Tuesday, March 15, 2022



Climate Change: A convenient "error"

Last year, the government released its draft emissions reduction plan. The plan further weakened the Climate Commission's already-weak emissions budget, allowing an extra two million tons of pollution over 2022-25. The "justification" for this was supposedly that "landowners and forest managers [plan] to increase afforestation and decrease deforestation". That explanation was pretty fishy in and of itself - more trees means lower emissions, not higher - but its worse than that: it was simply a lie:

In October, the Government suggested the first budget (2022-25) be loosened, with later budgets tightened, citing a survey of forest owners as justification. But Stuff discovered the data does not support official statements.

The Ministry for Primary Industries (MPI) drafted the faulty explanation in documents provided to the public and Cabinet – who pre-approved the change to the country’s draft budgets. In a statement, the ministry admitted the mistake, which it attributed to “genuine human error”.

The error could mean the 2022-25 budget is brought back in line with the commission’s original advice, after Stuff raised the issue with officials and the Climate Change Minister.

While the public was told that newly planted forests were to blame for the extra pollution in the 2022-25 budget, because the planting would release soil carbon, ministry data shows that an increased appetite to chop down trees is the driving factor.

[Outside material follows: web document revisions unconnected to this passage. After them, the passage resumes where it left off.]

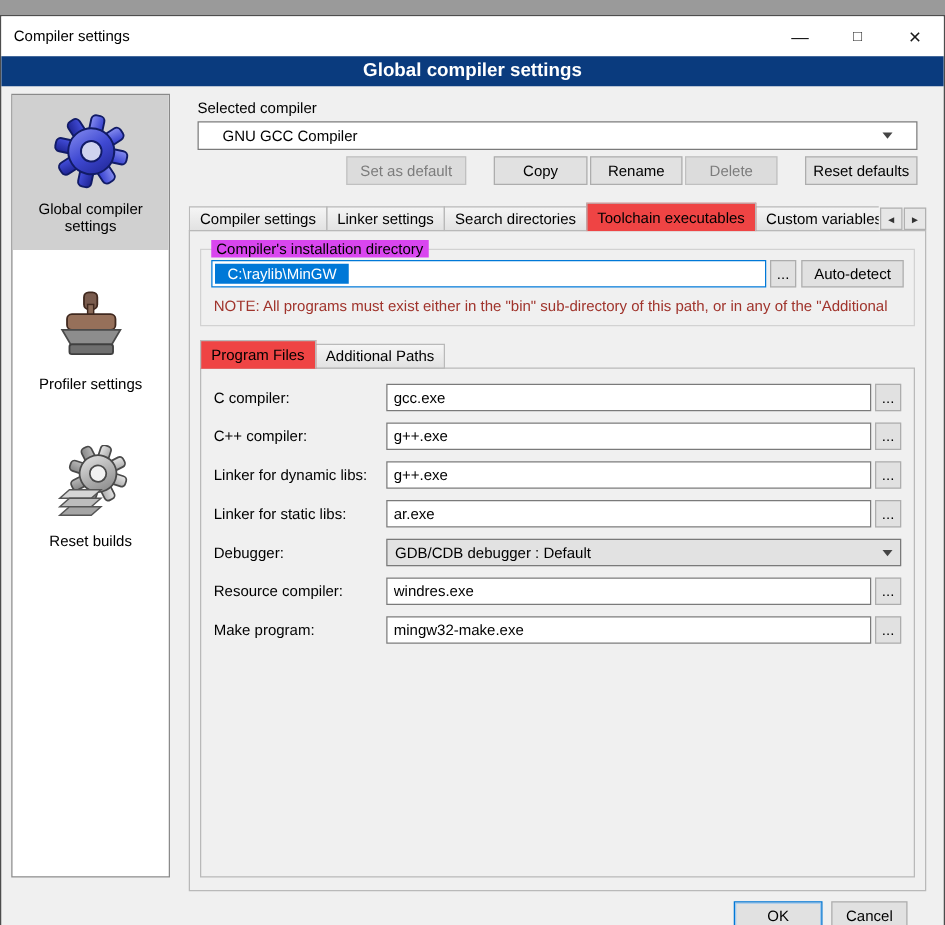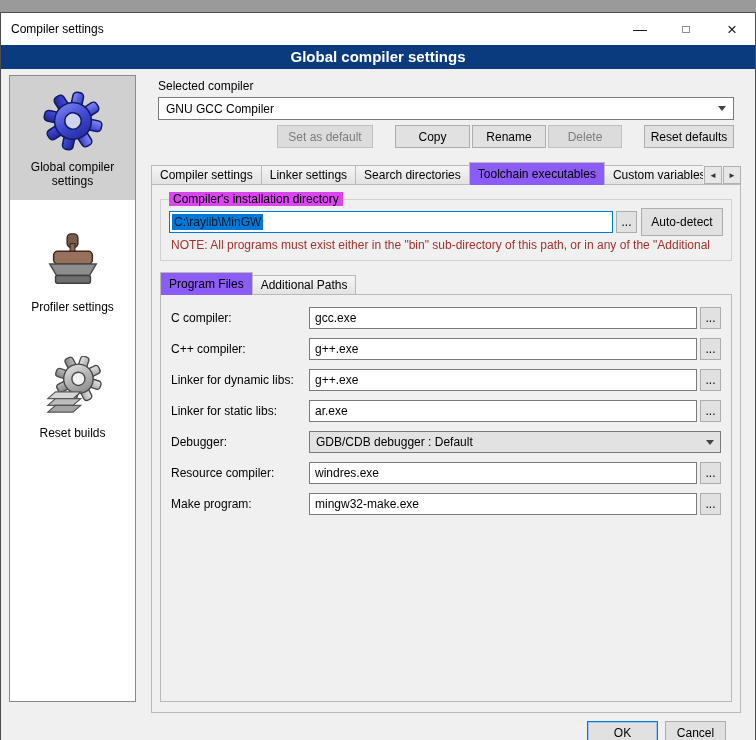"GNU GCC Compiler" .combo { padding: 0 7px -> 0 19px }
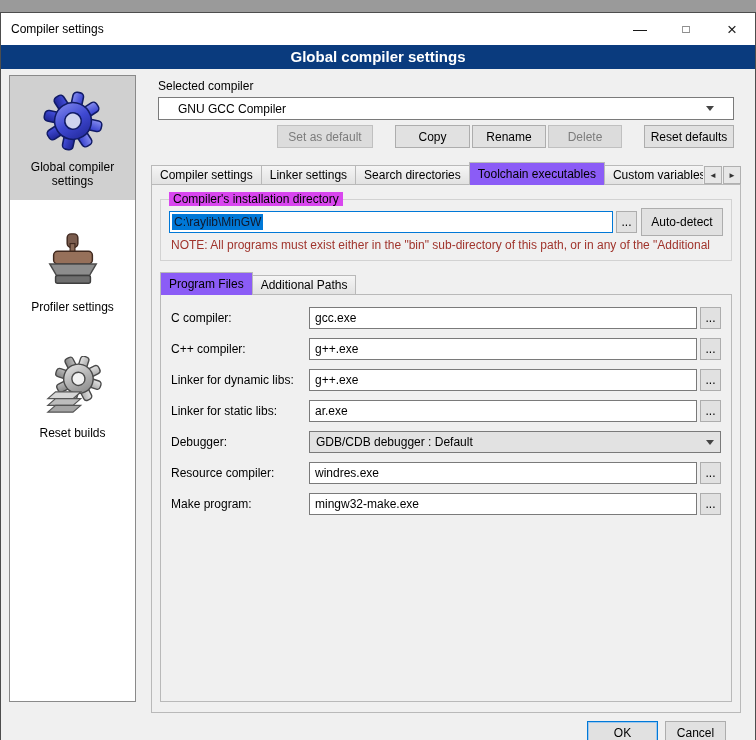"Toolchain executables" .tab.active { background: #8b5cf6 -> #ef4444 }
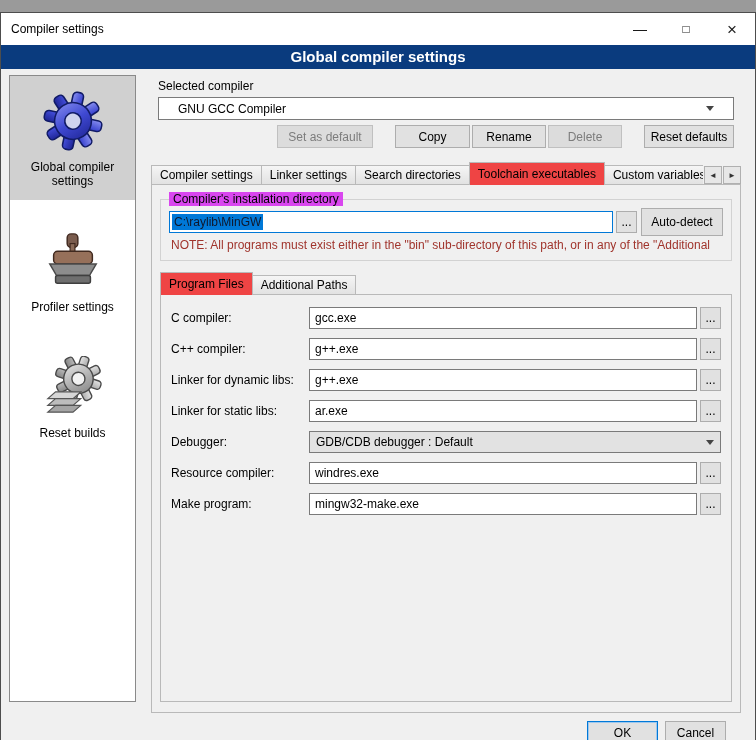"C:\raylib\MinGW" .dirinput .sel { color: #0f172a -> #ffffff; padding: 1px 2px -> 1px 10px }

The Stuff article has more details, but basicly MPI massaged away the increase in deforestation, pretending that it was decreasing, while attributing increased emissions to planting more trees. As noted above, MPI says this was a "genuine human error". Whether that is really believable given their history of total industry capture and opposition to climate action is left as an exercise for the reader.

The good news is that the budget is yet to be finalised, and Cabinet has an opportunity to reverse this change. And hopefully they will. Because fundamentally, the idea that the budget should be increased because polluters plan to pollute more is self-defeating and morally bankrupt. And rather than saying "OK, go ahead", Ministers should be pointing at the ETS cap and saying "good luck with that".